I completed 2 semesters of college, but only because my parents wanted me to and I felt like I had no other choice. I was happy for the first semester but the second did not go well. I like learning and I can perform well academically. But the problem is I have no idea what I want to do, what degree to choose, or whether a degree would be beneficial for me in the long run.

Basically, I don't believe higher education is for everybody in terms of furthering their careers. And frankly, I find it to be a scam unless you're in the medical field, education, etc. The main issue is funding. I don't want loans unless I know it's something I need and something that will help me.

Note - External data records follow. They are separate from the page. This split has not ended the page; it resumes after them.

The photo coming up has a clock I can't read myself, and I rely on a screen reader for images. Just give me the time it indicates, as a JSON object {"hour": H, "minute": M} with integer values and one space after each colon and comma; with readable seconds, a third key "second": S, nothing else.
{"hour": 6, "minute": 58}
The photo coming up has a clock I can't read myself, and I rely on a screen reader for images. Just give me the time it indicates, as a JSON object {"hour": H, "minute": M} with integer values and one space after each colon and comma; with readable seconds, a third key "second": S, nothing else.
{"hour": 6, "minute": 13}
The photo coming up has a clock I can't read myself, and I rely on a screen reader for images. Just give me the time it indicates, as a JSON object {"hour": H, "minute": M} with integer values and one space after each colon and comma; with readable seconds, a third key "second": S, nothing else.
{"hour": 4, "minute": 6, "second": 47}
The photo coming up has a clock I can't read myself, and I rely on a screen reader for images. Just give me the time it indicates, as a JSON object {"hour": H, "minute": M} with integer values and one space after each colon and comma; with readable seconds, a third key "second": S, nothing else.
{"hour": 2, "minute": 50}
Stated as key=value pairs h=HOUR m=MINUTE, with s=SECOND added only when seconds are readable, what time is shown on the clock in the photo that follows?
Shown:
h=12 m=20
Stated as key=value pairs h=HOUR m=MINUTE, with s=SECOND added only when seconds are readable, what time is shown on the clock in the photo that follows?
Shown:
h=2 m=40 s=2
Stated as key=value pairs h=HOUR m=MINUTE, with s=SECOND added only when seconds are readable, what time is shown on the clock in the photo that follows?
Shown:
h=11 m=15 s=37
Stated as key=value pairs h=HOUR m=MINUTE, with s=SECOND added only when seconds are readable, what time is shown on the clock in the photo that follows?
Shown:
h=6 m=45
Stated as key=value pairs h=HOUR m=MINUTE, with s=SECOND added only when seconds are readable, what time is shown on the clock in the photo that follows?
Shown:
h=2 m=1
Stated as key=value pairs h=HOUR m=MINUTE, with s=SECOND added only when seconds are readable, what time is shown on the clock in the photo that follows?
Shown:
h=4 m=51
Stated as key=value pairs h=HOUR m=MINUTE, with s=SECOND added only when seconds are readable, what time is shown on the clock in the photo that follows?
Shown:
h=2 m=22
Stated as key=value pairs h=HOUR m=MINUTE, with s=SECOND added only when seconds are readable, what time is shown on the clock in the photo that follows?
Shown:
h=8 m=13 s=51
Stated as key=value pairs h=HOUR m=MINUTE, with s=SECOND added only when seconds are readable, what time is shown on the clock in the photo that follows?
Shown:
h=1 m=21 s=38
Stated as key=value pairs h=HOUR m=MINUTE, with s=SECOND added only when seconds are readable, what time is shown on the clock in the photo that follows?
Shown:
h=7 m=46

But I've spoken to my grandma, who I live with, about it and she shuts me down and says that I won't be successful if I don't go and starts comparing me to other people in my family who didn't go to college. I know I'm different. And I know that success comes to people who pursue it, not just people who have a degree. But I feel so alone in this and I feel like if I leave college I'm going to be resented in the place I live and will be given a hard time if I don't have a "good" job within a short amount of time.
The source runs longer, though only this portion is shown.